START Recorded data

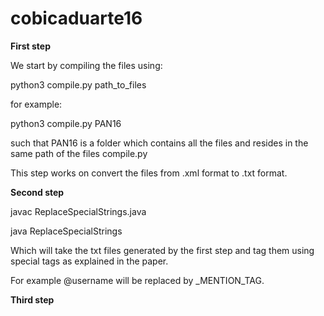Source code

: # cobicaduarte16

**First step**



We start by compiling the files using:

python3 compile.py path_to_files

for example:

python3 compile.py PAN16

such that PAN16 is a folder which contains all the files and resides in the same path of the files compile.py

This step works on convert the files from .xml format to .txt format.


**Second step**

javac ReplaceSpecialStrings.java

java ReplaceSpecialStrings

Which will take the txt files generated by the first step and tag them using special tags as explained in the paper.

For example @username will be replaced by _MENTION_TAG.

**Third step**
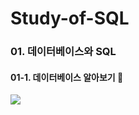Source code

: # Study-of-SQL

### 01. 데이터베이스와 SQL
#### 01-1. 데이터베이스 알아보기 🧐
 <a href="https://velog.io/@kimminseo9/SQL-01-1-%EB%8D%B0%EC%9D%B4%ED%84%B0%EB%B2%A0%EC%9D%B4%EC%8A%A4-%EC%95%8C%EC%95%84%EB%B3%B4%EA%B8%B0"><img src="https://img.shields.io/badge/velog아-0085CA?style=flat-square&logo=velog&logoColor=white"/></a>
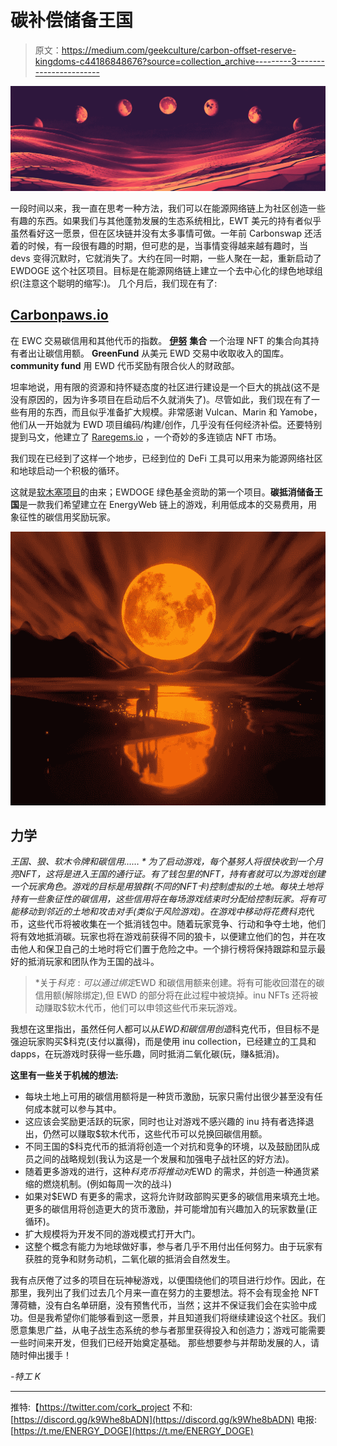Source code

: # 碳补偿储备王国

> 原文：<https://medium.com/geekculture/carbon-offset-reserve-kingdoms-c44186848676?source=collection_archive---------3----------------------->

![](img/06ae3d23217cf7c30b5da7a5160be9ca.png)

一段时间以来，我一直在思考一种方法，我们可以在能源网络链上为社区创造一些有趣的东西。如果我们与其他蓬勃发展的生态系统相比，EWT 美元的持有者似乎虽然看好这一愿景，但在区块链并没有太多事情可做。一年前 Carbonswap 还活着的时候，有一段很有趣的时期，但可悲的是，当事情变得越来越有趣时，当 devs 变得沉默时，它就消失了。大约在同一时期，一些人聚在一起，重新启动了 EWDOGE 这个社区项目。目标是在能源网络链上建立一个去中心化的绿色地球组织(注意这个聪明的缩写:)。
几个月后，我们现在有了:

## [Carbonpaws.io](http://Carbonpaws.io)

在 EWC 交易碳信用和其他代币的指数。
[**伊努**](https://raregems.io/energyweb/iinu) **集合** 一个治理 NFT 的集合向其持有者出让碳信用额。
**GreenFund**
从美元 EWD 交易中收取收入的国库。
**community fund** 用 EWD 代币奖励有限合伙人的财政部。

坦率地说，用有限的资源和持怀疑态度的社区进行建设是一个巨大的挑战(这不是没有原因的，因为许多项目在启动后不久就消失了)。尽管如此，我们现在有了一些有用的东西，而且似乎准备扩大规模。非常感谢 Vulcan、Marin 和 Yamobe，他们从一开始就为 EWD 项目编码/构建/创作，几乎没有任何经济补偿。还要特别提到马文，他建立了 [Raregems.io](https://raregems.io/) ，一个奇妙的多连锁店 NFT 市场。

我们现在已经到了这样一个地步，已经到位的 DeFi 工具可以用来为能源网络社区和地球启动一个积极的循环。

这就是[软木塞项目](https://twitter.com/cork_project)的由来；EWDOGE 绿色基金资助的第一个项目。**碳抵消储备王国**是一款我们希望建立在 EnergyWeb 链上的游戏，利用低成本的交易费用，用象征性的碳信用奖励玩家。

![](img/690095579dcbcc485e614ce3f855394c.png)

## 力学

*王国、狼、$软木令牌和碳信用……*
为了启动游戏，每个基努人将很快收到一个月亮 NFT，这将是进入王国的通行证。有了钱包里的 NFT，持有者就可以为游戏创建一个玩家角色。游戏的目标是用狼群(不同的 NFT 卡)控制虚拟的土地。每块土地将持有一些象征性的碳信用，这些信用将在每场游戏结束时分配给控制玩家。将有可能移动到邻近的土地和攻击对手(类似于风险游戏)。在游戏中移动将花费$科克*代币，这些代币将被收集在一个抵消钱包中。随着玩家竞争、行动和争夺土地，他们将有效地抵消碳。玩家也将在游戏前获得不同的狼卡，以便建立他们的包，并在攻击他人和保卫自己的土地时将它们置于危险之中。一个排行榜将保持跟踪和显示最好的抵消玩家和团队作为王国的战斗。

> *关于$科克:
> 可以通过绑定$EWD 和碳信用额来创建。将有可能收回潜在的碳信用额(解除绑定),但 EWD 的部分将在此过程中被烧掉。inu NFTs 还将被动赚取$软木代币，他们可以申领这些代币来玩游戏。

我想在这里指出，虽然任何人都可以从$EWD 和碳信用创造$科克代币，但目标不是强迫玩家购买$科克(支付以赢得)，而是使用 inu collection，已经建立的工具和 dapps，在玩游戏时获得一些乐趣，同时抵消二氧化碳(玩，赚&抵消)。

**这里有一些关于机械的想法:**

*   每块土地上可用的碳信用额将是一种货币激励，玩家只需付出很少甚至没有任何成本就可以参与其中。
*   这应该会奖励更活跃的玩家，同时也让对游戏不感兴趣的 inu 持有者选择退出，仍然可以赚取$软木代币，这些代币可以兑换回碳信用额。
*   不同王国的$科克代币的抵消将创造一个对抗和竞争的环境，以及鼓励团队成员之间的战略规划(我认为这是一个发展和加强电子战社区的好方法)。
*   随着更多游戏的进行，这种$科克币将推动对$EWD 的需求，并创造一种通货紧缩的燃烧机制。(例如每周一次的战斗)
*   如果对$EWD 有更多的需求，这将允许财政部购买更多的碳信用来填充土地。更多的碳信用将创造更大的货币激励，并可能增加有兴趣加入的玩家数量(正循环)。
*   扩大规模将为开发不同的游戏模式打开大门。
*   这整个概念有能力为地球做好事，参与者几乎不用付出任何努力。由于玩家有获胜的竞争和财务动机，二氧化碳的抵消会自然发生。

我有点厌倦了过多的项目在玩神秘游戏，以便围绕他们的项目进行炒作。因此，在那里，我列出了我们过去几个月来一直在努力的主要想法。将不会有现金抢 NFT 薄荷糖，没有白名单研磨，没有预售代币，当然；这并不保证我们会在实验中成功。但是我希望你们能够看到这一愿景，并且知道我们将继续建设这个社区。我们愿意集思广益，从电子战生态系统的参与者那里获得投入和创造力；游戏可能需要一些时间来开发，但我们已经开始奠定基础。
那些想要参与并帮助发展的人，请随时伸出援手！

*-特工 K*

______________

推特:【https://twitter.com/cork_project
不和:[https://discord.gg/k9Whe8bADN](https://discord.gg/k9Whe8bADN)
电报:[https://t.me/ENERGY_DOGE](https://t.me/ENERGY_DOGE)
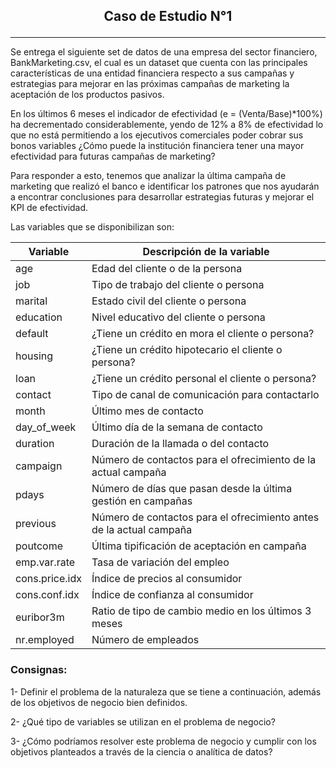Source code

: ## <p style="text-align: center;">**Caso de Estudio N°1**</p>
_____________________________

Se entrega el siguiente set de datos de una empresa del sector financiero, BankMarketing.csv, el cual es un dataset que cuenta con las principales características de una entidad financiera respecto a sus campañas y estrategias para mejorar en las próximas campañas de marketing la aceptación de los productos pasivos.

En los últimos 6 meses el indicador de efectividad (e = (Venta/Base)*100%) ha decrementado considerablemente, yendo de 12% a 8% de efectividad lo que no está permitiendo a los ejecutivos comerciales poder cobrar sus bonos variables ¿Cómo puede la institución financiera tener una mayor efectividad para futuras campañas de marketing? 

Para responder a esto, tenemos que analizar la última campaña de marketing que realizó el banco e identificar los patrones que nos ayudarán a encontrar conclusiones para desarrollar estrategias futuras y mejorar el KPI de efectividad.

Las variables que se disponibilizan son:

| Variable          | Descripción de la variable                                     |
|-------------------|----------------------------------------------------------------|
| age               | Edad del cliente o de la persona                                |
| job               | Tipo de trabajo del cliente o persona                           |
| marital           | Estado civil del cliente o persona                              |
| education         | Nivel educativo del cliente o persona                           |
| default           | ¿Tiene un crédito en mora el cliente o persona?                 |
| housing           | ¿Tiene un crédito hipotecario el cliente o persona?             |
| loan              | ¿Tiene un crédito personal el cliente o persona?                |
| contact           | Tipo de canal de comunicación para contactarlo                  |
| month             | Último mes de contacto                                         |
| day_of_week       | Último día de la semana de contacto                            |
| duration          | Duración de la llamada o del contacto                           |
| campaign          | Número de contactos para el ofrecimiento de la actual campaña  |
| pdays             | Número de días que pasan desde la última gestión en campañas   |
| previous          | Número de contactos para el ofrecimiento antes de la actual campaña |
| poutcome          | Última tipificación de aceptación en campaña                   |
| emp.var.rate      | Tasa de variación del empleo                                   |
| cons.price.idx    | Índice de precios al consumidor                                 |
| cons.conf.idx     | Índice de confianza al consumidor                              |
| euribor3m         | Ratio de tipo de cambio medio en los últimos 3 meses           |
| nr.employed       | Número de empleados                                            |


### Consignas:

1-  Definir  el  problema  de  la  naturaleza  que  se  tiene  a  continuación,  además  de  los objetivos de negocio bien definidos.

2- ¿Qué tipo de variables se utilizan en el problema de negocio?

3- ¿Cómo podríamos resolver este problema de negocio y cumplir con los objetivos planteados a través de la ciencia o analítica de datos?
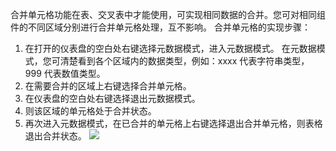 合并单元格功能在表、交叉表中才能使用，可实现相同数据的合并。您可对相同组件的不同区域分别进行合并单元格处理，互不影响。
合并单元格的实现步骤：
1. 在打开的仪表盘的空白处右键选择元数据模式，进入元数据模式。
在元数据模式，您可清楚看到各个区域内的数据类型，例如：xxxx 代表字符串类型， 999 代表数值类型。
2. 在需要合并的区域上右键选择合并单元格。
3. 在仪表盘的空白处右键选择退出元数据模式。
4. 则该区域的单元格处于合并状态。
5. 再次进入元数据模式，在已合并的单元格上右键选择退出合并单元格，则表格退出合并状态。
![](http://imgcache.tcecqpoc.fsphere.cn/image/mc.qcloudimg.com/static/img/351880d0d388accda28270ad69c13520/image.png)

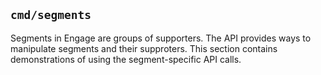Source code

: ## `cmd/segments`

Segments in Engage are groups of supporters.  The API provides ways to 
manipulate segments and their supproters.  This section contains demonstrations
of using the segment-specific API calls.
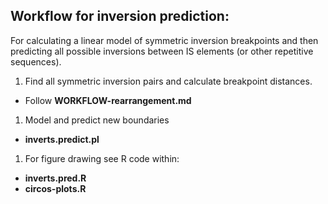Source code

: ## Workflow for inversion prediction:  
For calculating a linear model of symmetric inversion breakpoints and then predicting all possible inversions between IS elements (or other repetitive sequences).  

1. Find all symmetric inversion pairs and calculate breakpoint distances.  
 + Follow __WORKFLOW-rearrangement.md__
1. Model and predict new boundaries
 + __inverts.predict.pl__  
1. For figure drawing see R code within:
 + __inverts.pred.R__
 + __circos-plots.R__     
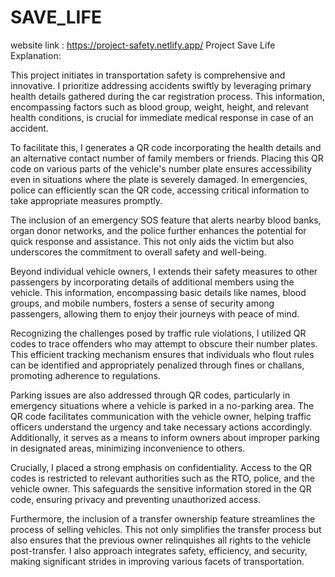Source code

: # SAVE_LIFE
website link : https://project-safety.netlify.app/
Project Save Life
Explanation:

This project initiates in transportation safety is comprehensive and innovative. I prioritize addressing accidents swiftly by leveraging primary health details gathered during the car registration process. This information, encompassing factors such as blood group, weight, height, and relevant health conditions, is crucial for immediate medical response in case of an accident.

To facilitate this, I generates a QR code incorporating the health details and an alternative contact number of family members or friends. Placing this QR code on various parts of the vehicle's number plate ensures accessibility even in situations where the plate is severely damaged. In emergencies, police can efficiently scan the QR code, accessing critical information to take appropriate measures promptly.

The inclusion of an emergency SOS feature that alerts nearby blood banks, organ donor networks, and the police further enhances the potential for quick response and assistance. This not only aids the victim but also underscores the  commitment to overall safety and well-being.

Beyond individual vehicle owners, I extends their safety measures to other passengers by incorporating details of additional members using the vehicle. This information, encompassing basic details like names, blood groups, and mobile numbers, fosters a sense of security among passengers, allowing them to enjoy their journeys with peace of mind.

Recognizing the challenges posed by traffic rule violations, I utilized QR codes to trace offenders who may attempt to obscure their number plates. This efficient tracking mechanism ensures that individuals who flout rules can be identified and appropriately penalized through fines or challans, promoting adherence to regulations.

Parking issues are also addressed through QR codes, particularly in emergency situations where a vehicle is parked in a no-parking area. The QR code facilitates communication with the vehicle owner, helping traffic officers understand the urgency and take necessary actions accordingly. Additionally, it serves as a means to inform owners about improper parking in designated areas, minimizing inconvenience to others.

Crucially, I placed a strong emphasis on confidentiality. Access to the QR codes is restricted to relevant authorities such as the RTO, police, and the vehicle owner. This safeguards the sensitive information stored in the QR code, ensuring privacy and preventing unauthorized access.

Furthermore, the inclusion of a transfer ownership feature streamlines the process of selling vehicles. This not only simplifies the transfer process but also ensures that the previous owner relinquishes all rights to the vehicle post-transfer. I also approach integrates safety, efficiency, and security, making significant strides in improving various facets of transportation.
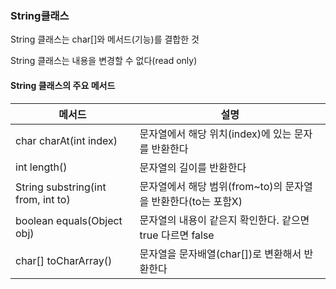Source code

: ### String클래스

String 클래스는 char[]와 메서드(기능)를 결합한 것  

String 클래스는 내용을 변경할 수 없다(read only)  

#### String 클래스의 주요 메서드
|메서드|설명|
|--|--|
|char charAt(int index)|문자열에서 해당 위치(index)에 있는 문자를 반환한다|
|int length()|문자열의 길이를 반환한다|
|String substring(int from, int to)|문자열에서 해당 범위(from~to)의 문자열을 반환한다(to는 포함X)|
|boolean equals(Object obj)|문자열의 내용이 같은지 확인한다. 같으면 true 다르면 false|
|char[] toCharArray()|문자열을 문자배열(char[])로 변환해서 반환한다|

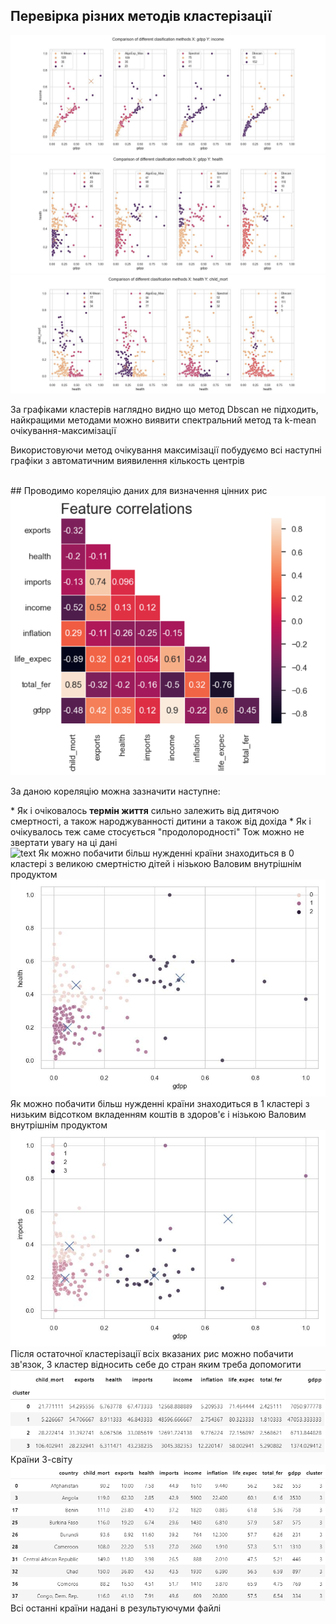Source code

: ## Перевірка різних методів кластерізації
<img src="img/income clasification methods.jpg" alt="text">
<img src="img/health clasification methods.jpg" alt="text">
<img src="img/child_mort clasification methods.jpg" alt="text">
<p>За графіками кластерів наглядно видно що метод Dbscan не підходить, найкращими методами можно виявити спектральний метод та k-mean очікування-максимізації</p>
<p>Використовуючи метод очікування максимізації побудуємо всі наступні графіки з автоматичним виявилення кількость центрів</p>
<br>
## Проводимо кореляцію даних для визначення цінних рис
<br>
<img src="img/feature_corr.png" alt="text">
<p>За даною кореляцію можна зазначити наступне:</p>
* Як і очіковалось <b>термін життя</b> сильно залежить від дитячою смертності, а також народжуванності дитини а також від дохіда
* Як і очікувалось теж саме стосується "продолородності"
Тож можно не звертати увагу на ці дані
<br>
<img src="img/img/gdpp_child_mort_clasification_features.jpg" alt="text">
Як можно побачити більш нужденні країни знаходиться в 0 кластері з великою смертністю дітей і нізькою Валовим внутрішнім продуктом
<img src="img/gdpp_health_clasification_features.jpg" alt="text">
Як можно побачити більш нужденні країни знаходиться в 1 кластері з низьким відсотком вкладенням коштів в здоров'є і нізькою Валовим внутрішнім продуктом
<img src="img/gdpp_imports_clasification_features.jpg" alt="text">
<br>
Після остаточної кластерізації всіх вказаних рис можно побачити зв'язок, 3 кластер відносить себе до стран яким треба допомогити
<img src="img/resulat_clustering.png" alt="text">
Країни 3-світу
<img src="img/urgent_need.png" alt="text">
Всі останні країни надані в результуючуми файлі
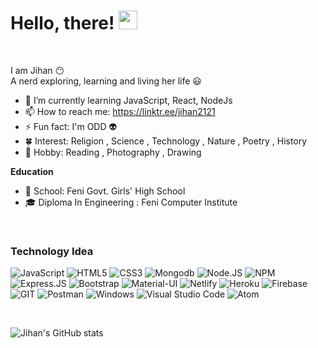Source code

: 
# Hello, there! <img src="https://raw.githubusercontent.com/MartinHeinz/MartinHeinz/master/wave.gif" width="30px">

<br />

I am Jihan :no_mouth:  
A nerd exploring, learning
and living her life :smiley: 

- 🌱 I’m currently learning JavaScript, React, NodeJs 
- 📫 How to reach me: https://linktr.ee/jihan2121
- ⚡ Fun fact: I'm ODD :alien:
- :four_leaf_clover: Interest: Religion , Science , Technology , Nature , Poetry , History 
- :maple_leaf: Hobby: Reading , Photography , Drawing 

**Education**
- :school_satchel: School: Feni Govt. Girls' High School
- :mortar_board: Diploma In Engineering : Feni Computer Institute 

<br />

### Technology Idea 
![JavaScript](https://img.shields.io/badge/JavaScript-323330?style=for-the-badge&logo=javascript&logoColor=F7DF1E) ![HTML5](https://img.shields.io/badge/HTML5-E34F26?style=for-the-badge&logo=html5&logoColor=white) ![CSS3](https://img.shields.io/badge/CSS3-1572B6?style=for-the-badge&logo=css3&logoColor=white) ![Mongodb](https://img.shields.io/badge/MongoDB-4EA94B?style=for-the-badge&logo=mongodb&logoColor=white) ![Node.JS](https://img.shields.io/badge/Node.js-43853D?style=for-the-badge&logo=node.js&logoColor=white) ![NPM](https://img.shields.io/badge/npm-CB3837?style=for-the-badge&logo=npm&logoColor=white) ![Express.JS](https://img.shields.io/badge/Express.js-000000?style=for-the-badge&logo=express&logoColor=white) ![Bootstrap](https://img.shields.io/badge/Bootstrap-563D7C?style=for-the-badge&logo=bootstrap&logoColor=white) ![Material-UI](https://img.shields.io/badge/Material--UI-0081CB?style=for-the-badge&logo=material-ui&logoColor=white) ![Netlify](https://img.shields.io/badge/Netlify-00C7B7?style=for-the-badge&logo=netlify&logoColor=white) ![Heroku](https://img.shields.io/badge/Heroku-430098?style=for-the-badge&logo=heroku&logoColor=white) ![Firebase](https://img.shields.io/badge/firebase-ffca28?style=for-the-badge&logo=firebase&logoColor=black) ![GIT](https://img.shields.io/badge/Git-F05032?style=for-the-badge&logo=git&logoColor=white) ![Postman](https://img.shields.io/badge/Postman-FF6C37?style=for-the-badge&logo=Postman&logoColor=white) ![Windows](https://img.shields.io/badge/Windows-0078D6?style=for-the-badge&logo=windows&logoColor=white) ![Visual Studio Code](https://img.shields.io/badge/Visual_Studio_Code-0078D4?style=for-the-badge&logo=visual%20studio%20code&logoColor=white) ![Atom](https://img.shields.io/badge/Atom-66595C?style=for-the-badge&logo=Atom&logoColor=white)

<br />

![Jihan's GitHub stats](https://github-readme-stats.vercel.app/api?username=jihan212&count_private=true&show_icons=true&theme=vue-dark)
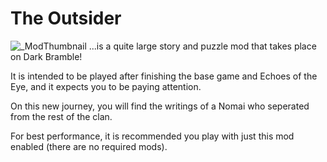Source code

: # The Outsider
![_ModThumbnail](https://user-images.githubusercontent.com/117133929/206883108-fc94c016-ace8-4338-8b21-53bce2b957cc.png)
...is a quite large story and puzzle mod that takes place on Dark Bramble!

It is intended to be played after finishing the base game and Echoes of the Eye, and it expects you to be paying attention.

On this new journey, you will find the writings of a Nomai who seperated from the rest of the clan.

For best performance, it is recommended you play with just this mod enabled (there are no required mods).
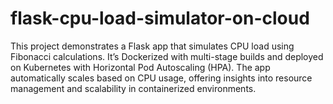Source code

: # flask-cpu-load-simulator-on-cloud
This project demonstrates a Flask app that simulates CPU load using Fibonacci calculations. It’s Dockerized with multi-stage builds and deployed on Kubernetes with Horizontal Pod Autoscaling (HPA). The app automatically scales based on CPU usage, offering insights into resource management and scalability in containerized environments.
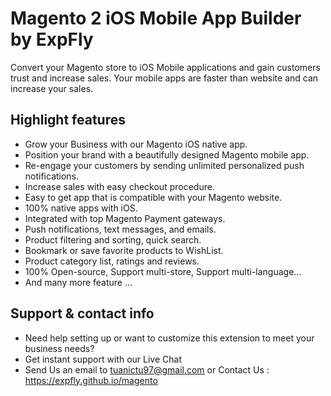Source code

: # Magento 2 iOS Mobile App Builder by ExpFly
Convert your Magento store to iOS Mobile applications and gain customers trust and increase sales. Your mobile apps are faster than website and can increase your sales.

## Highlight features
- Grow your Business with our Magento iOS native app.
- Position your brand with a beautifully designed Magento mobile app.
- Re-engage your customers by sending unlimited personalized push notifications.
- Increase sales with easy checkout procedure.
- Easy to get app that is compatible with your Magento website.
- 100% native apps with iOS.
- Integrated with top Magento Payment gateways.
- Push notifications, text messages, and emails.
- Product filtering and sorting, quick search.
- Bookmark or save favorite products to WishList.
- Product category list, ratings and reviews.
- 100% Open-source, Support multi-store, Support multi-language...
- And many more feature ...

## Support & contact info
- Need help setting up or want to customize this extension to meet your business needs?
- Get instant support with our Live Chat
- Send Us an email to tuanictu97@gmail.com or Contact Us : https://expfly.github.io/magento
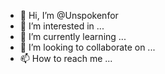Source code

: - 👋 Hi, I’m @Unspokenfor
- 👀 I’m interested in ...
- 🌱 I’m currently learning ...
- 💞️ I’m looking to collaborate on ...
- 📫 How to reach me ...

<!---
Unspokenfor/Unspokenfor is a ✨ special ✨ repository because its `README.md` (this file) appears on your GitHub profile.
You can click the Preview link to take a look at your changes.
--->
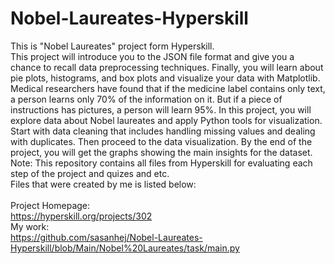 # Nobel-Laureates-Hyperskill
This is "Nobel Laureates" project form Hyperskill.<br>
This project will introduce you to the JSON file format and give you a chance to recall data preprocessing techniques. Finally, you will learn about pie plots, histograms, and box plots and visualize your data with Matplotlib.<br>
Medical researchers have found that if the medicine label contains only text, a person learns only 70% of the information on it. But if a piece of instructions has pictures, a person will learn 95%. In this project, you will explore data about Nobel laureates and apply Python tools for visualization. Start with data cleaning that includes handling missing values and dealing with duplicates. Then proceed to the data visualization. By the end of the project, you will get the graphs showing the main insights for the dataset.<br>
Note: This repository contains all files from Hyperskill for evaluating each step of the project and quizes and etc.<br>
Files that were created by me is listed below:<br>
<br>
Project Homepage:<br>
https://hyperskill.org/projects/302<br>
My work:<br>
https://github.com/sasanhej/Nobel-Laureates-Hyperskill/blob/Main/Nobel%20Laureates/task/main.py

END Recorded data

Could the stretch from the line with "For example @username" through the line with "从美元 EWD 交易中收取收入的国库。" in the listing above be restated word for word, minus the pictures?

For example @username will be replaced by _MENTION_TAG.

**Third step**
Source code

: # Study-of-SQL

### 01. 데이터베이스와 SQL
#### 01-1. 데이터베이스 알아보기 🧐
 <a href="https://velog.io/@kimminseo9/SQL-01-1-%EB%8D%B0%EC%9D%B4%ED%84%B0%EB%B2%A0%EC%9D%B4%EC%8A%A4-%EC%95%8C%EC%95%84%EB%B3%B4%EA%B8%B0"><img src="https://img.shields.io/badge/velog아-0085CA?style=flat-square&logo=velog&logoColor=white"/></a>
Source code

: # 碳补偿储备王国

> 原文：<https://medium.com/geekculture/carbon-offset-reserve-kingdoms-c44186848676?source=collection_archive---------3----------------------->

![](img/06ae3d23217cf7c30b5da7a5160be9ca.png)

一段时间以来，我一直在思考一种方法，我们可以在能源网络链上为社区创造一些有趣的东西。如果我们与其他蓬勃发展的生态系统相比，EWT 美元的持有者似乎虽然看好这一愿景，但在区块链并没有太多事情可做。一年前 Carbonswap 还活着的时候，有一段很有趣的时期，但可悲的是，当事情变得越来越有趣时，当 devs 变得沉默时，它就消失了。大约在同一时期，一些人聚在一起，重新启动了 EWDOGE 这个社区项目。目标是在能源网络链上建立一个去中心化的绿色地球组织(注意这个聪明的缩写:)。
几个月后，我们现在有了:

## [Carbonpaws.io](http://Carbonpaws.io)

在 EWC 交易碳信用和其他代币的指数。
[**伊努**](https://raregems.io/energyweb/iinu) **集合** 一个治理 NFT 的集合向其持有者出让碳信用额。
**GreenFund**
从美元 EWD 交易中收取收入的国库。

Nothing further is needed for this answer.